If we take our point of departure in this paradox, drawing and drawings are not a way of depicting but of relating to silence and potentialities. Drawing and drawings establish a relationship. The main contribution that this thesis provides to the discussion of drawing and emergence is that it points to exactly this condition. It is a relationship that I think is generative and one reason why drawing continues to be a part of the artistic disciplines. In this interpretation, one may see the drawing as a picture of the nature of art. My conclusion is that we have to welcome the paradox. We must accept that any production of a drawing is also an evasion. A drawing is not a piece of ’extra’ consciousness, but the drawing is able to shape consciousness, and in the consciousness, shapes and formations of silent gaps constantly occur.

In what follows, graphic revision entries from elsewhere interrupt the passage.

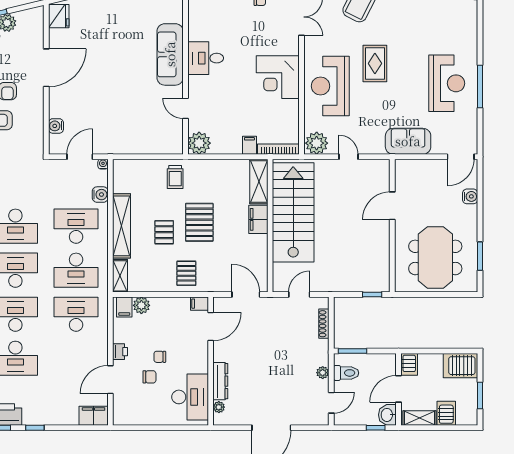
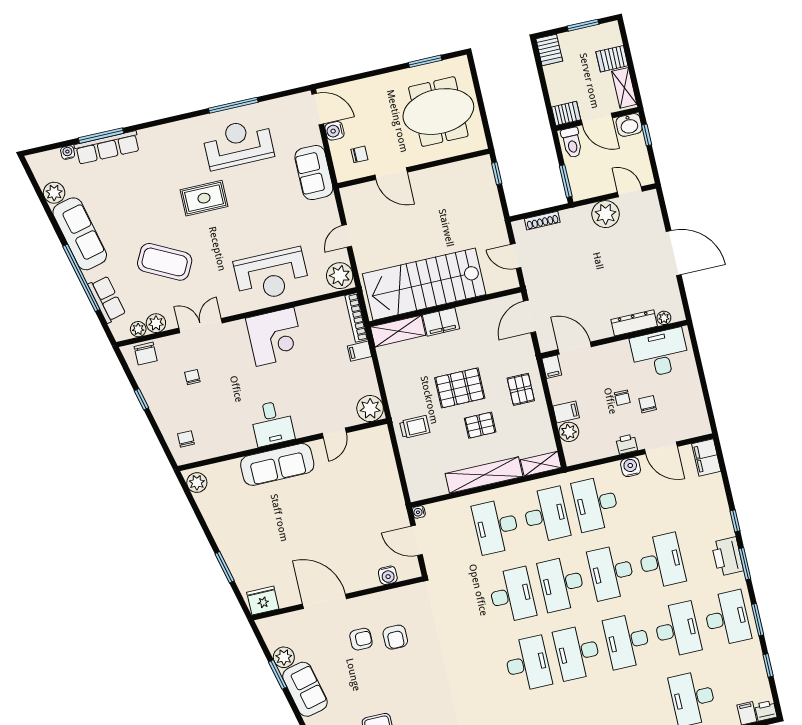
rug: (375, 63) -> (204, 198), moved
chair: (415, 183) -> (359, 154), added
water cooler: (100, 195) -> (631, 467), moved
water cooler: (470, 196) -> (335, 131), moved, turned -90
pallet: (186, 273) -> (521, 389), turned 90
filing cabinet: (124, 307) -> (566, 412), moved
server rack: (460, 366) -> (549, 50), width x0.73, depth x0.70
plant: (323, 373) -> (606, 214), width x1.88, depth x1.88
toilet: (346, 373) -> (572, 143), moved, turned 180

Looking at drawing in this way has consequences for drawing education. In previous arts education programmes, drawing education held a central position. Teaching was usually based on classic observation disciplines. Today this discipline has been replaced with exercises in conceptual thinking, – especially in design schools. This kind of visual thinking is diagram-based and ruled by the queen of concept development: the yellow Post-it note. I believe, however, that the imaginative power of drawing continues to hold opportunities. Through drawing the students have the opportunity to experience genesis in a very concrete way. And they learn the premises for stepping into the artistic realm.

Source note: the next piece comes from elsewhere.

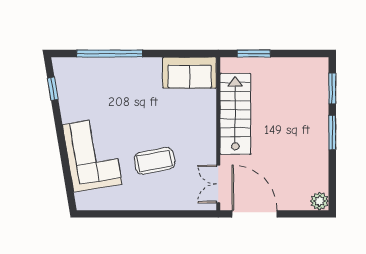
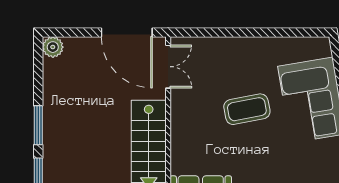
coffee table: (155, 161) -> (247, 109), moved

A line appears not at a glance; it begins, ends or continues – it is temporal. What is drawn is drawn in time, and it is drawn while it is being drawn. There is no difference between drawing and appearance. Drawing draws the line, and this line figures its own ground. We must look at the ground with the same vision and in the same vision as the line. If we leave out the distinction of figure/ground, we see appearance, we see the image as a substance becoming. What is drawn is a drawn substance. It has no cause but creates sense. In this sense it creates an abyss.